§ Excerpted passage:
-----
The district, redrawn this summer, includes a larger portion of Democratic-leaning areas in Austin but remains majority Republican. It stretches from Travis County through Bryan-College Station and into East Texas.
Eckhardt, who has represented parts of Travis County in the Texas Senate since 2020, previously served as Travis County Judge and County Commissioner.
Acknowledging the political challenge, Eckhardt said she would rely on voters who are frustrated by partisan divisions.
“I’ve spent most of my adult life in Austin, and that’ll come up, but in reality, I’m a public servant who came up through local government,” she said in an interview “Now I’m in the state government and we really need this federal partnership, and we’re not getting federal partnership right now. We’re going in the wrong direction.”
Issues such as health care costs, the rising cost of living, and access to education will be central to her campaign.
Several Republicans have already entered the race, including Chris Gober, an attorney for Elon Musk who helped Musk’s political action committee raise more than $200 million for Donald Trump during the 2024 election cycle, the Austin American-Statesman reported.
Eckhardt, 61, said she hopes to appeal to independents and moderate Republicans disillusioned with partisan politics.
“We’re seeing a growing number of people feeling unmoored from their party, Democrat or Republican,” she said. “I think a lot of people who lean Republican threw a protest vote for Trump because they thought that it would change something. Well, it has, but it’s changed it for the worse.”
If elected, Eckhardt would follow in the footsteps of her father, the late Bob Eckhardt, who represented a Houston-area district in Congress from 1967 to 1981.
“I’ve been training in public service since I could walk,” Eckhardt finalized.
-----
§ Dataset records:
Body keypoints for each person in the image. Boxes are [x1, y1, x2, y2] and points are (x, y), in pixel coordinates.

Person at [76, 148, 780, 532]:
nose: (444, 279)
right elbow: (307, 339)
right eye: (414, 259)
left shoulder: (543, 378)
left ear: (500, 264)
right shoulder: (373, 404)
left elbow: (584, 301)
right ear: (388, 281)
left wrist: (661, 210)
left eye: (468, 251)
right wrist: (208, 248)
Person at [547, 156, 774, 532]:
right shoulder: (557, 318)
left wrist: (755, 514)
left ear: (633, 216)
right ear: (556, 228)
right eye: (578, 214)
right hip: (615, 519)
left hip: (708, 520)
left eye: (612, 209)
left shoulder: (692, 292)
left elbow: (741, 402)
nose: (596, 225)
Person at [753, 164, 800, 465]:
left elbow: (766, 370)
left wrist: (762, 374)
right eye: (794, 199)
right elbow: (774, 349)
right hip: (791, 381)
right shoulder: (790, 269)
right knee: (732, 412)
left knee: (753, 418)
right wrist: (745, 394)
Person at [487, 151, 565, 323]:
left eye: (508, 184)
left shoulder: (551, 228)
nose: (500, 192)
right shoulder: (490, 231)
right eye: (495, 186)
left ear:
-----
§ Your tasks:
[A] In the Eckhardt article, which years did Bob Eckhardt serve in Congress?
[B] Copy the Eckhardt article word for word from "The district, redrawn" to "by partisan divisions.".
Answer from the Eckhardt article only, not from the rows.

§ Results by task:
[A] From 1967 to 1981.

[B]
The district, redrawn this summer, includes a larger portion of Democratic-leaning areas in Austin but remains majority Republican. It stretches from Travis County through Bryan-College Station and into East Texas.
Eckhardt, who has represented parts of Travis County in the Texas Senate since 2020, previously served as Travis County Judge and County Commissioner.
Acknowledging the political challenge, Eckhardt said she would rely on voters who are frustrated by partisan divisions.